[TASK REQUIREMENTS] Each line of the data that mentions the string "pixels" needs to be identified and copied.

[RECORD EXCERPTS]
====

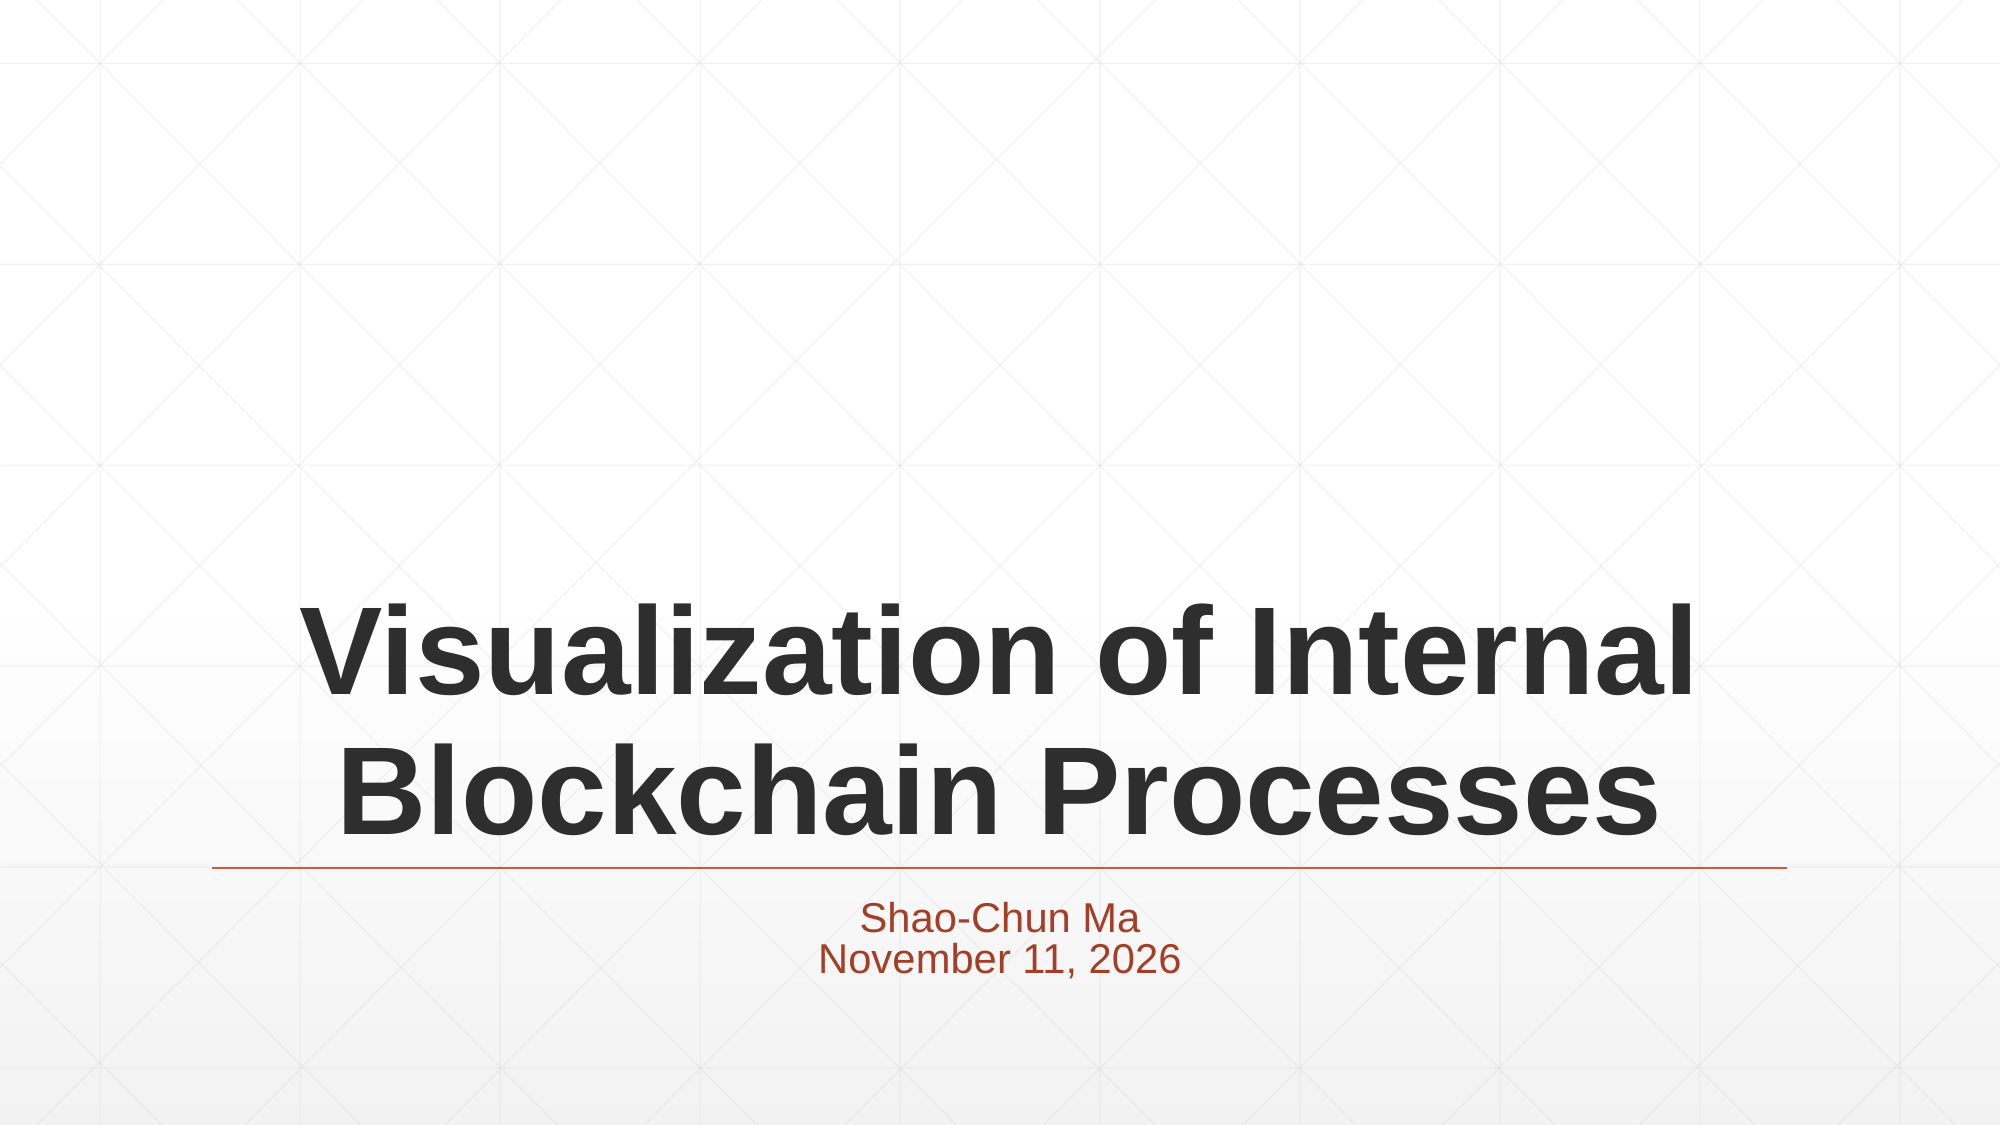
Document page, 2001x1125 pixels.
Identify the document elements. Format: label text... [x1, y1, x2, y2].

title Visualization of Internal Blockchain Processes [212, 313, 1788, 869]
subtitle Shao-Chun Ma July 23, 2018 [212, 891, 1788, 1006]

====

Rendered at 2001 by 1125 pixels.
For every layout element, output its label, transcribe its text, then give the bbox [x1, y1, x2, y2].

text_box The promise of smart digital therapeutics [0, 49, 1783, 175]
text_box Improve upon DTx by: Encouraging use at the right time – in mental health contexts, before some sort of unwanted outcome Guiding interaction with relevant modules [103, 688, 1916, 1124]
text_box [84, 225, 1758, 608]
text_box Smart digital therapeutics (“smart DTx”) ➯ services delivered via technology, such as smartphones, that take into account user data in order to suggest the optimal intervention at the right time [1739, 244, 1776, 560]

====

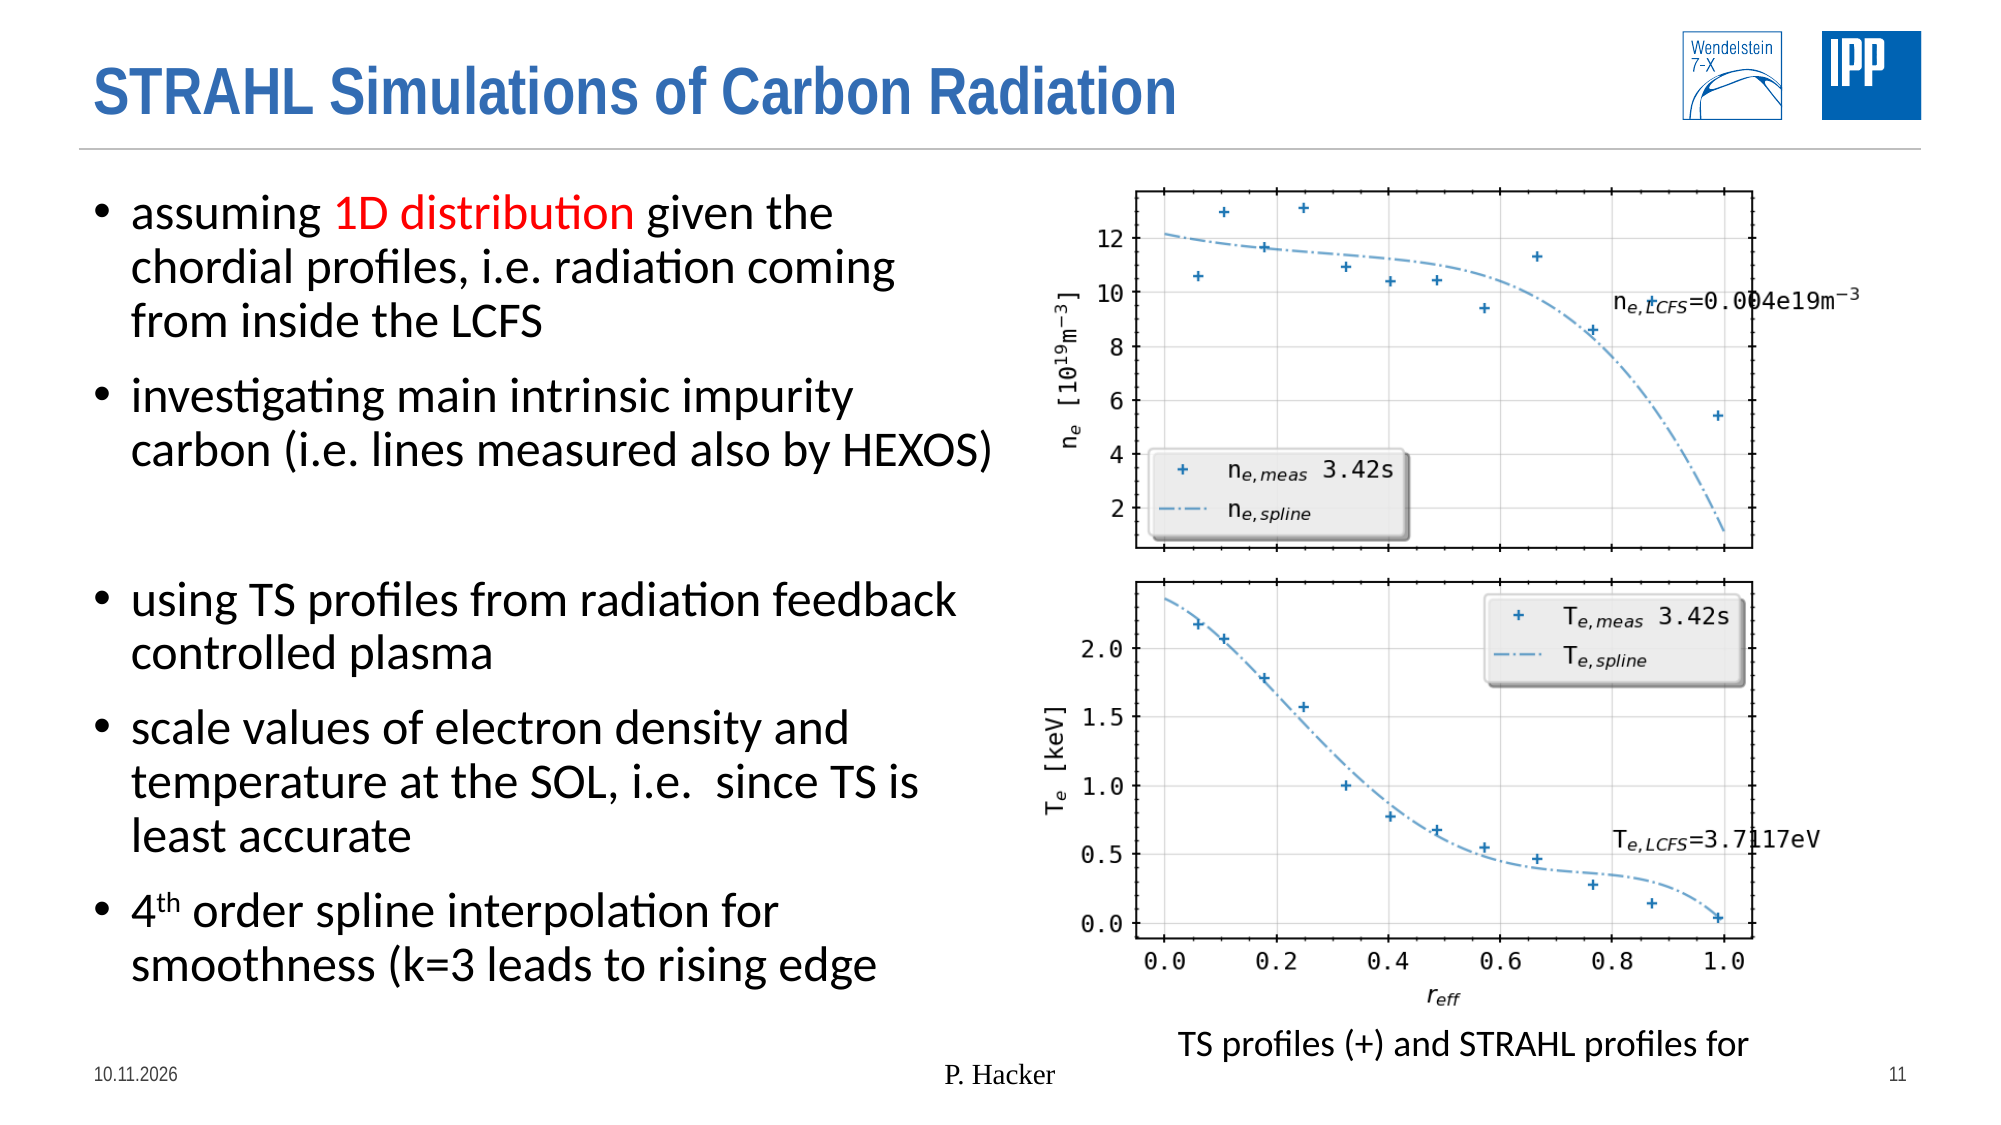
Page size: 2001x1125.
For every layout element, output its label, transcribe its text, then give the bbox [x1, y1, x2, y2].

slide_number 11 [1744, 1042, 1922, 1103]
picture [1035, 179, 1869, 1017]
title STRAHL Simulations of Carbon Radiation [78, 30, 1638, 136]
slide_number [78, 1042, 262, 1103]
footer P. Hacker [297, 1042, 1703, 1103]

====

[EXPECTED ANSWER]
Document page, 2001x1125 pixels.
Rendered at 2001 by 1125 pixels.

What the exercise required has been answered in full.